---------- Stored data

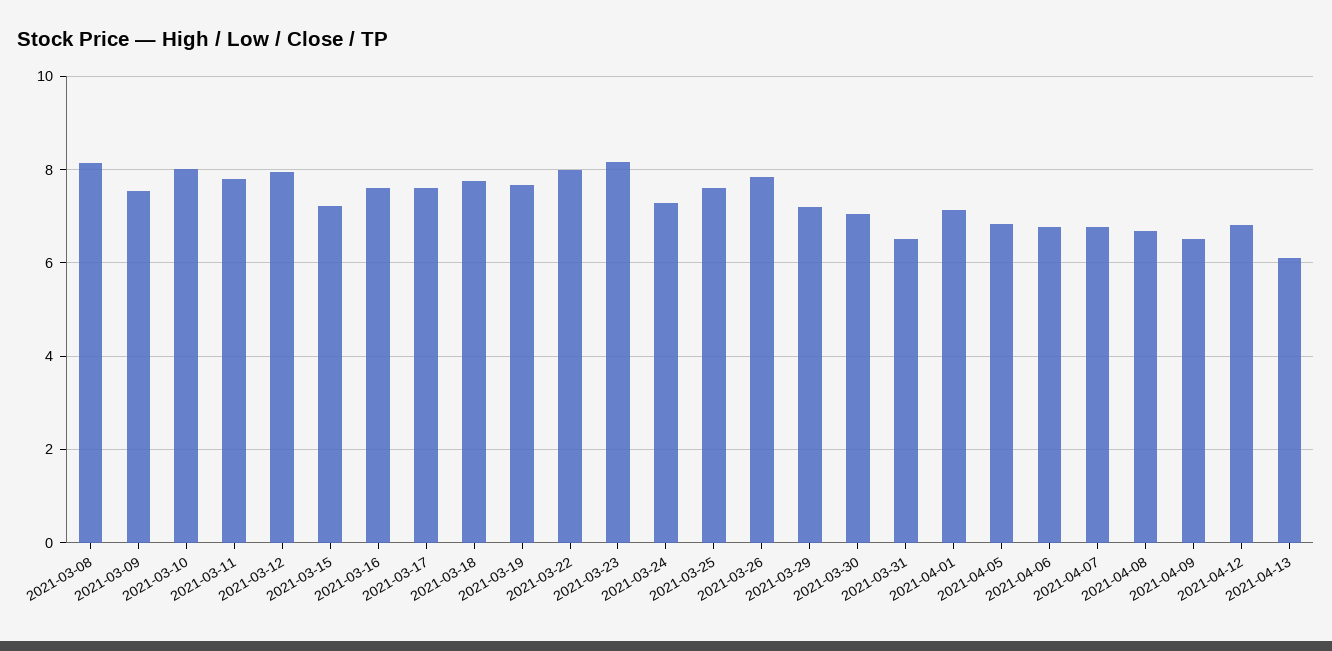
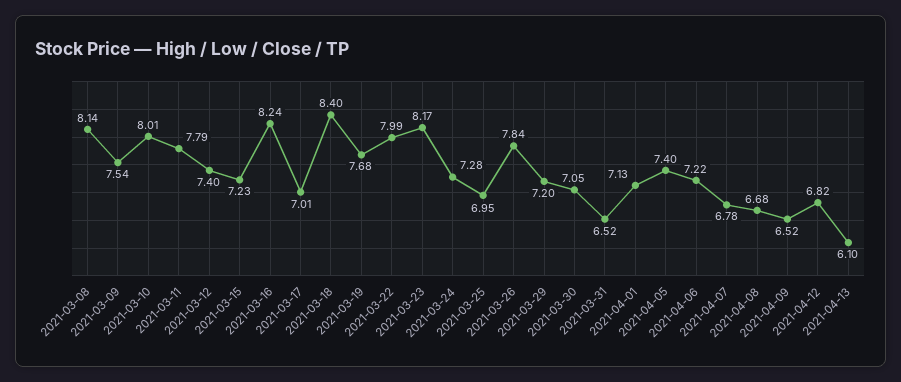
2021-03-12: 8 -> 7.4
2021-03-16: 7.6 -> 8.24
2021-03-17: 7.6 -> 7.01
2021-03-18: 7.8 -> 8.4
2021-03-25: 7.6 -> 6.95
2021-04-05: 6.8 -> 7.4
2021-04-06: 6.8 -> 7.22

--------------------

Exercise objective
With the pictures omitted, the records above are to be repeated exactly.

Result
2021-03-12: 8 -> 7.4
2021-03-16: 7.6 -> 8.24
2021-03-17: 7.6 -> 7.01
2021-03-18: 7.8 -> 8.4
2021-03-25: 7.6 -> 6.95
2021-04-05: 6.8 -> 7.4
2021-04-06: 6.8 -> 7.22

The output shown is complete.